Search code examples
postgresqlfull-text-searchstemming

Why Doesn't This Full Text Search Match in PostgreSQL?


I'm evaluating PostgreSQL to see if it is a viable alternative for ElasticSearch to begin with (migrating later is fine). I've been reading that PG full text capability is now 'good enough'. I'm running version 11.

Why doesn't this detect a match? I thought stemming would have easily detected different forms of the word "big":

SELECT to_tsvector('english', 'bigger') @@ to_tsquery('english', 'big')

Am I using the wrong configuration?


Solution

  • You can also reuse the scripts english.sh and english.sql from https://dba.stackexchange.com/questions/57058/how-do-i-use-an-ispell-dictionary-with-postgres-text-search.

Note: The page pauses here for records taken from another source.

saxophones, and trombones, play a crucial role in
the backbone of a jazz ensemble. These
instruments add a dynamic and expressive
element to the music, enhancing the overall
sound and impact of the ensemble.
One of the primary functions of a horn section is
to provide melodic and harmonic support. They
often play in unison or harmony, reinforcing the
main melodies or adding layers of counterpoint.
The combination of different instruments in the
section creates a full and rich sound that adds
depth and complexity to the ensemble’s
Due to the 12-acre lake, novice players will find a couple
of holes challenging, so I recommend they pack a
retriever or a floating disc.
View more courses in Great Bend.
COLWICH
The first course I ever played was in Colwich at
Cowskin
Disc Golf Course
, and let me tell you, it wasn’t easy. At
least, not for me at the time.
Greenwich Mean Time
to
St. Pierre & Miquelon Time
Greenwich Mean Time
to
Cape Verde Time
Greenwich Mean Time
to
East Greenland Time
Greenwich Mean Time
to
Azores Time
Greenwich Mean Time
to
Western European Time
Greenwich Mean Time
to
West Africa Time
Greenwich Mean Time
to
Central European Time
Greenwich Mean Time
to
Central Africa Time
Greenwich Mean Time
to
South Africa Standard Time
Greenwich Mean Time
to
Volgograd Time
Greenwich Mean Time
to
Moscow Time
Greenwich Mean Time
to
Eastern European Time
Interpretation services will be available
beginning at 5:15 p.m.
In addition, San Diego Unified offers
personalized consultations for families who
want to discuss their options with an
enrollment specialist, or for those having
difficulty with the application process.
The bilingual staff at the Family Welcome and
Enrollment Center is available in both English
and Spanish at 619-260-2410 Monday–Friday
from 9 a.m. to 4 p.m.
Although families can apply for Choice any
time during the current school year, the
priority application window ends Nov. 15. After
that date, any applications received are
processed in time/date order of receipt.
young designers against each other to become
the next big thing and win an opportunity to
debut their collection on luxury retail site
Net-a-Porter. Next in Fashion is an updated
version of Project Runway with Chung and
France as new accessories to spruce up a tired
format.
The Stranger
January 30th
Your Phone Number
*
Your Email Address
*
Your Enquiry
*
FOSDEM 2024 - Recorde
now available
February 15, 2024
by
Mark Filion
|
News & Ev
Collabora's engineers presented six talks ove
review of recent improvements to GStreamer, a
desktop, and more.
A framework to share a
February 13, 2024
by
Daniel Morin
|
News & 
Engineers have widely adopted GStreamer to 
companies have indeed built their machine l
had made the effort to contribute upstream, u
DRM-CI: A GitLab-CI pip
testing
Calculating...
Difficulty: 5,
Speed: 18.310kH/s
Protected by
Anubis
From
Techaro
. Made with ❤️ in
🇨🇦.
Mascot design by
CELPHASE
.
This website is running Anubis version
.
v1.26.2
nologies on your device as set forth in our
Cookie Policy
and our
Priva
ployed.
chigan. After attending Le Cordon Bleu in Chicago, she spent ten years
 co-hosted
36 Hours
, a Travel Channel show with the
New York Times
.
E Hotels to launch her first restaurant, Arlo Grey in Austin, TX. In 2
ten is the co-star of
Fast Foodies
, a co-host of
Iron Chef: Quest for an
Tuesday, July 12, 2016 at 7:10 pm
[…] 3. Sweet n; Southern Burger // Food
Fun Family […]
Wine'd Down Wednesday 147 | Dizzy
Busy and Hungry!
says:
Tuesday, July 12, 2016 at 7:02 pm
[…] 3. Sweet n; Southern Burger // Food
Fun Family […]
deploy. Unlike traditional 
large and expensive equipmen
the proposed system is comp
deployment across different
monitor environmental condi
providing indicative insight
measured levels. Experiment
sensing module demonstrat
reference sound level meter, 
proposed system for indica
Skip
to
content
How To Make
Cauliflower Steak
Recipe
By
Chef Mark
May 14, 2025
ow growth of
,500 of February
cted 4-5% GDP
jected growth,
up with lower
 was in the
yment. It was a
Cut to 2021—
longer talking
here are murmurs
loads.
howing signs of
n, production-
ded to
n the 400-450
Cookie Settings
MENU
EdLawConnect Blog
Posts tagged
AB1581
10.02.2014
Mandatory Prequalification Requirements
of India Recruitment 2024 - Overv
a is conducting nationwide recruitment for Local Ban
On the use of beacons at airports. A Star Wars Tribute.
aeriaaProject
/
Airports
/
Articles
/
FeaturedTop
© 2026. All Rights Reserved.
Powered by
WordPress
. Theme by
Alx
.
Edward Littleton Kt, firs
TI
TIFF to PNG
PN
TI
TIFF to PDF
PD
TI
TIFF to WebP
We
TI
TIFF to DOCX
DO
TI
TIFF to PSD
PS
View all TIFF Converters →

    I have modified in the generated dictionaries: in english.affix I have added the IG > GER rule:

    flag *R:
        E           >       R               # As in skate > skater
        [^AEIOU]Y   >       -Y,IER          # As in multiply > multiplier
        [AEIOU]Y    >       ER              # As in convey > conveyer
        [^EY]       >       ER              # As in build > builder
        IG          >       GER             # For big > bigger
    

    in english.dict I have modified

    big/PY
    

    to

    big/PYR
    

    After running english.sql for the current database (you need to modify database name in the script):

    postgres=# select ts_debug('english bigger');
    select ts_debug('english bigger');
                                                  ts_debug                                              
    ----------------------------------------------------------------------------------------------------
     (asciiword,"Word, all ASCII",english,"{english_ispell,english_stem}",english_ispell,{english})
     (blank,"Space symbols"," ",{},,)
     (asciiword,"Word, all ASCII",bigger,"{english_ispell,english_stem}",english_ispell,"{bigger,big}")
    (3 rows)
    
    postgres=# SELECT to_tsvector('english bigger') @@ to_tsquery('english', 'big');
    SELECT to_tsvector('english bigger') @@ to_tsquery('english', 'big');
     ?column? 
    ----------
     t
    (1 row)